Passage:

——————————

Clinton, like Bush is an unprincipled liar. But they would have to be as stupid as the traditional US foreign policy establishment if they continued to support the policies that led to 9/11 as urged by their opponents in that establishment.
I disagree that the US is now caught in the middle of a civil war with three or four sides shooting at you. In fact if the Shia side asked the US to leave it would have to leave promptly as the US has not been capable of fighting against an insurgency supported by the people of a country determined to rule themselves and knows it does not have that capability since its crushing defeat in Vietnam.
Both the Shia and Kurds are actively fighting side by side with the US as allies and in fact suffering far more casualties in doing so than the rather small number suffered by the US troops whose main function is in fact "force protection" (ie covering their own asses) while deterring intervention from neighbours anxious to ensure that democracy does not destabilize the whole region (which it will).
A significant section of the Sunni Arab minority were fighting to restore their domination but they joined the political process by participating in the last elections and are currently negotiating a role in a national unity government. The attempts to provoke civil war are being made by a very isolated minority who know that they are doomed once that national unity government is actually formed. Some insurgency will continue regardless and it may take several more years before an Iraqi democracy is sufficiently consolidated to ask the US to withdraw (expect little gratitude - you really fucked that country over badly with your previous policies).
Meanwhile Syria has been forced to withdraw from Lebanon and a united front ranging from the communist party to the Muslim Brotherhood has been formed on a platform to overthrow the Syrian regime and establish free elections. Hezbollah has entered the Lebanese government for the first time. Israel is pulling out of the West Bank as well as Gaza and the Egyptian autocracy is adapting to the reality that the Muslim Brotherhood has more popular support than it does and will enter the government there with as little fuss as Hamas in Palestine.
Opponents of democratic transformation of the region will treat each such development as a blunder and failure by the Bush administration. Supporters of genuine democracy will understand why CIA director Woolsey argued within a month of 9/11 that the US must take the side of the people instead of remaining on the side of "stability" and the existing bankrupt stagnating regimes. (Check the link above).
You might be right that Hilary Clinton is among those Democrats whose support for the war is purely based on cowardice. But even if you were proved right about that you are stuck with the fact that there is a case for the war that you are not even attempting to answer.
Your assumption that Clinton and others who nominally support the war do not really support it would be more convincing if you did in fact answer that case (which for obvious reasons they would not present clearly as their reasons for supporting the war any more than Bush did).
March 22, 2006 5:21 AM | Reply | Permalink
Yes, but he did not call Scalia out for lousy judical decisions, which makes his judgement on that issue, suspect.
March 22, 2006 8:31 AM | Reply | Permalink
"LBJ worst president hands down." That's a strong statement that you've dropped in the middle of this discussion, and without providing a single argument for it. How about it?

——————————

Information provided:

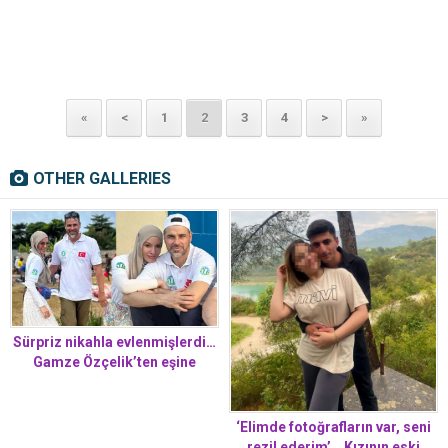
«
<
1
2
3
4
>
»
OTHER GALLERIES
Sürpriz nikahla evlenmişlerdi…
Gamze Özçelik’ten eşine
romantik kutlama
‘Elimde fotoğrafların var, seni
rezil ederim’… Kızının eski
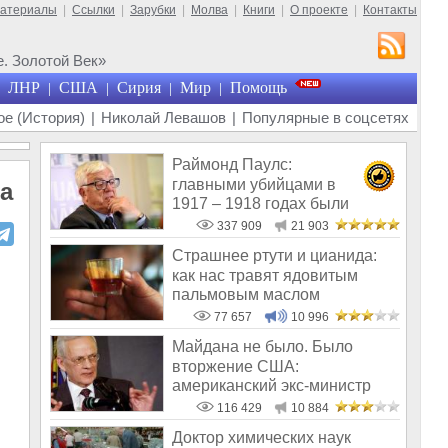
материалы
|
Ссылки
|
Зарубки
|
Молва
|
Книги
|
О проекте
|
Контакты
. Золотой Век»
ЛНР
США
Сирия
Мир
Помощь
|
|
|
|
е (История)
|
Николай Левашов
|
Популярные в соцсетях
Раймонд Паулс:
главными убийцами в
а
1917 – 1918 годах были
латыши и евреи, а не русс
337 909
21 903
Страшнее ртути и цианида:
как нас травят ядовитым
пальмовым маслом
77 657
10 996
Майдана не было. Было
вторжение США:
американский экс-министр
написал открытое пись
116 429
10 884
Доктор химических наук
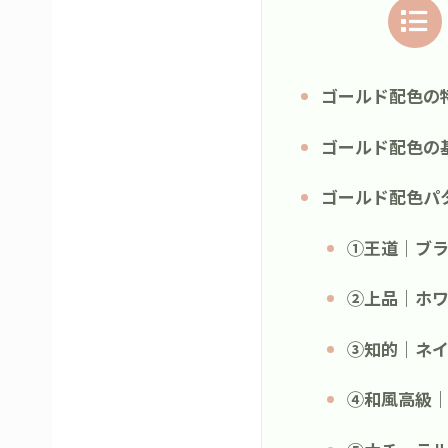
ゴールド配色の
ゴールド配色の
ゴールド配色パ
①王道｜ブ
②上品｜ホ
③知的｜ネ
④和風高級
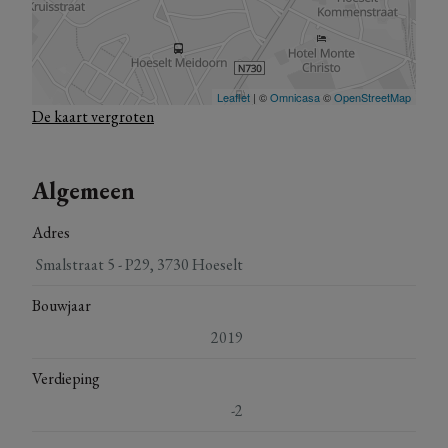
De kaart vergroten
Algemeen
Adres
Smalstraat 5 - P29, 3730 Hoeselt
Bouwjaar
2019
Verdieping
-2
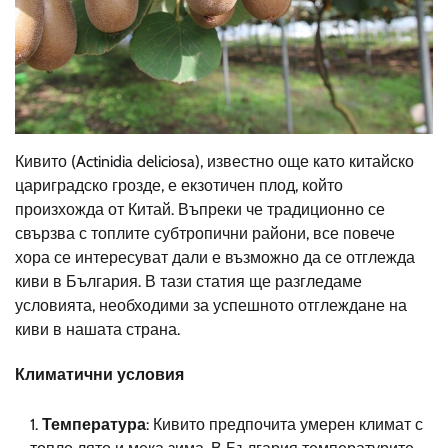
Кивито (Actinidia deliciosa), известно още като китайско
цариградско грозде, е екзотичен плод, който
произхожда от Китай. Въпреки че традиционно се
свързва с топлите субтропични райони, все повече
хора се интересуват дали е възможно да се отглежда
киви в България. В тази статия ще разгледаме
условията, необходими за успешното отглеждане на
киви в нашата страна.
Климатични условия
Температура
: Кивито предпочита умерен климат с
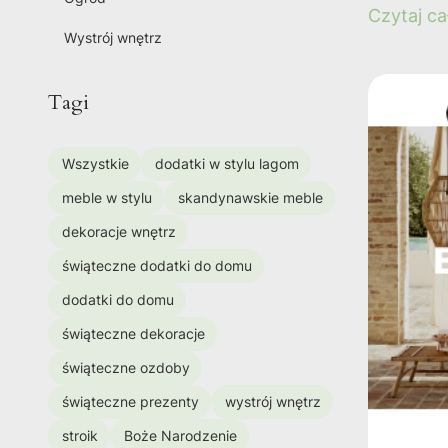
Czytaj ca
Wystrój wnętrz
Tagi
Wszystkie
dodatki w stylu lagom
meble w stylu
skandynawskie meble
dekoracje wnętrz
świąteczne dodatki do domu
dodatki do domu
świąteczne dekoracje
świąteczne ozdoby
świąteczne prezenty
wystrój wnętrz
stroik
Boże Narodzenie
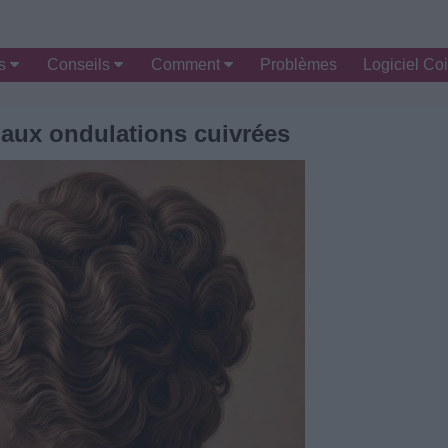
es
Conseils
Comment
Problèmes
Logiciel Coi
aux ondulations cuivrées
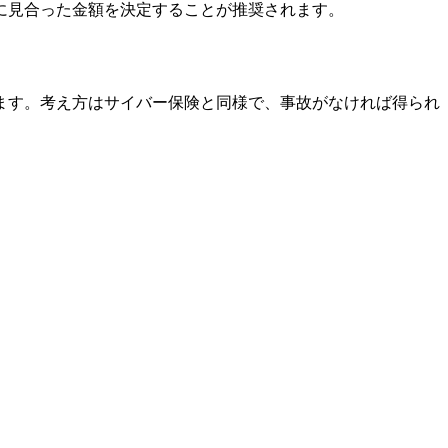
に見合った金額を決定することが推奨されます。
ます。考え方はサイバー保険と同様で、事故がなければ得られ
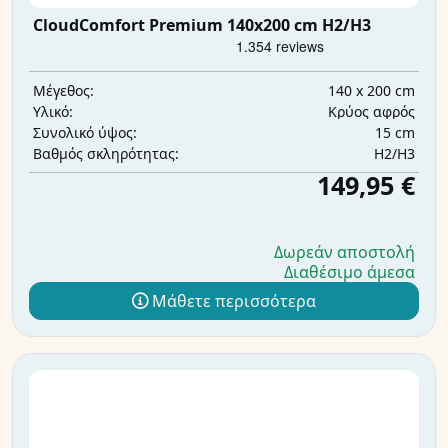
CloudComfort Premium 140x200 cm H2/H3
140 x 200 cm
Μέγεθος:
Κρύος αφρός
Υλικό:
15 cm
Συνολικό ύψος:
H2/H3
Βαθμός σκληρότητας:
149,95 €
Δωρεάν αποστολή
Διαθέσιμο άμεσα
Μάθετε περισσότερα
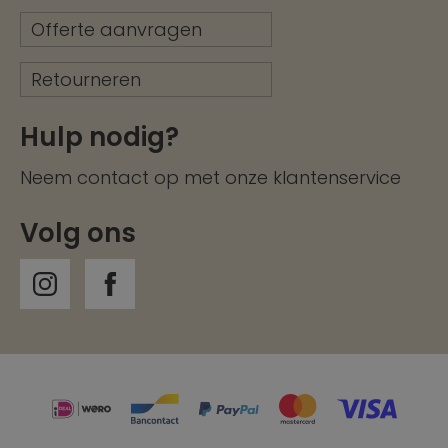
Offerte aanvragen
Retourneren
Hulp nodig?
Neem contact op met onze
klantenservice
Volg ons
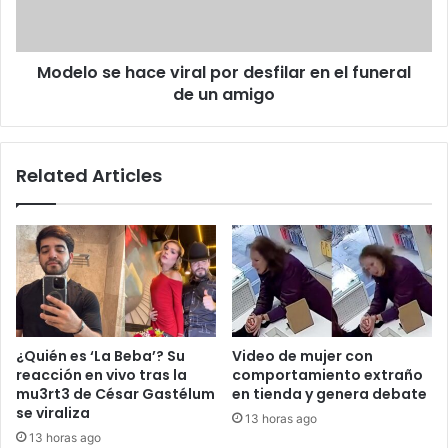
en
el
funeral
Modelo se hace viral por desfilar en el funeral
de
un
de un amigo
amigo
Related Articles
¿Quién es ‘La Beba’? Su
Video de mujer con
reacción en vivo tras la
comportamiento extraño
mu3rt3 de César Gastélum
en tienda y genera debate
se viraliza
13 horas ago
13 horas ago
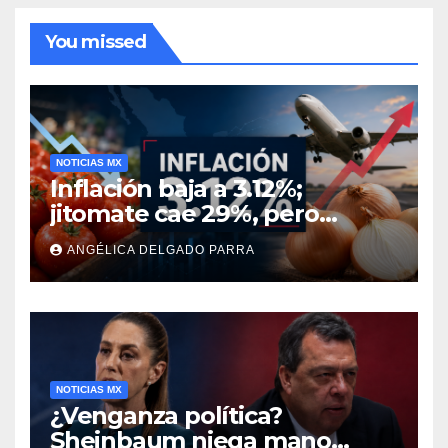
You missed
NOTICIAS MX
Inflación baja a 3.12%;
jitomate cae 29%, pero
cebolla y vuelos se
ANGÉLICA DELGADO PARRA
encarecen
NOTICIAS MX
¿Venganza política?
Sheinbaum niega mano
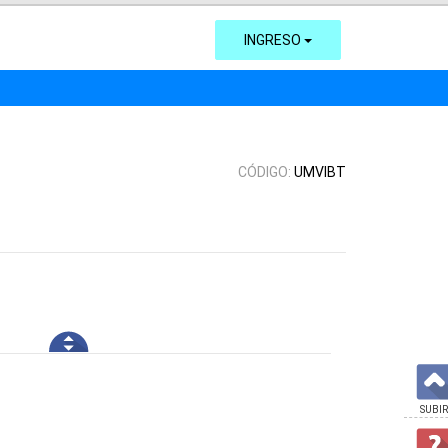
INGRESO
CÓDIGO:
UMVIBT
SUBIR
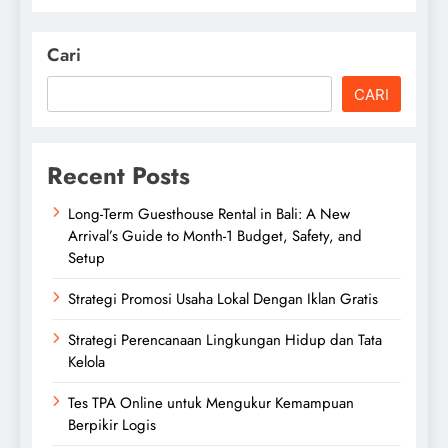
Cari
CARI
Recent Posts
Long-Term Guesthouse Rental in Bali: A New
Arrival’s Guide to Month-1 Budget, Safety, and
Setup
Strategi Promosi Usaha Lokal Dengan Iklan Gratis
Strategi Perencanaan Lingkungan Hidup dan Tata
Kelola
Tes TPA Online untuk Mengukur Kemampuan
Berpikir Logis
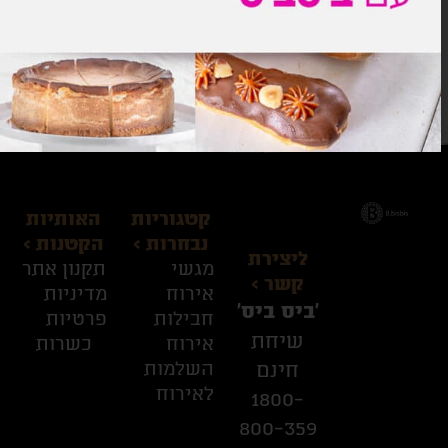
אשמח שתחזרו אלי:)
קטגוריות
האותיות
נבחרות >
הקטנות >
ליצירת
מגשי
תקנון אתר
קשר >
אירוח
מדיניות
׳ביס ביס׳
חבילות
פרטיות
שיחת
אירוח
כשרות
השלמות
חינם
לאירוח
1800-
800-359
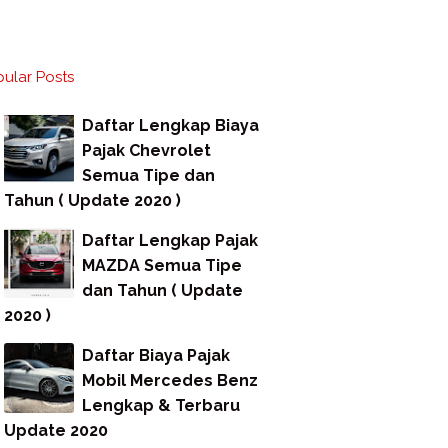
ular Posts
Daftar Lengkap Biaya
Pajak Chevrolet
Semua Tipe dan
Tahun ( Update 2020 )
Daftar Lengkap Pajak
MAZDA Semua Tipe
dan Tahun ( Update
2020 )
Daftar Biaya Pajak
Mobil Mercedes Benz
Lengkap & Terbaru
Update 2020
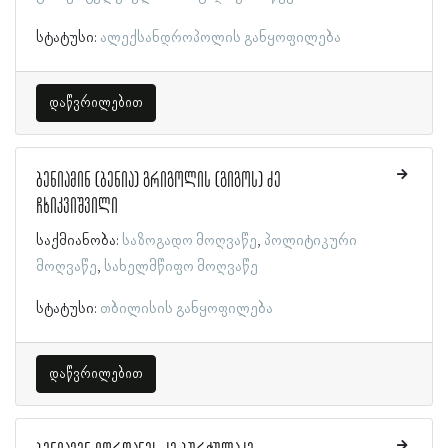
სტატუსი:
ალექსანდროპოლის განყოფილება
დაწვრილებით
ბენიამინ (ბენია) გრიგოლის (გიგოს) ძე
ჩხიკვიშვილი
საქმიანობა:
საზოგადო მოღვაწე
პოლიტიკური
მოღვაწე
სახელმწიფო მოღვაწე
სტატუსი:
თბილისის განყოფილება
დაწვრილებით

——————————

Work order: In the comment on US policy in Iraq, why does the writer say the US would have to leave promptly if the Shia side asked it to? Answer in one to three sentences.

Answer box: The US has not been capable of fighting an insurgency supported by the people of a country determined to rule themselves. It has known it lacks that capability since its crushing defeat in Vietnam.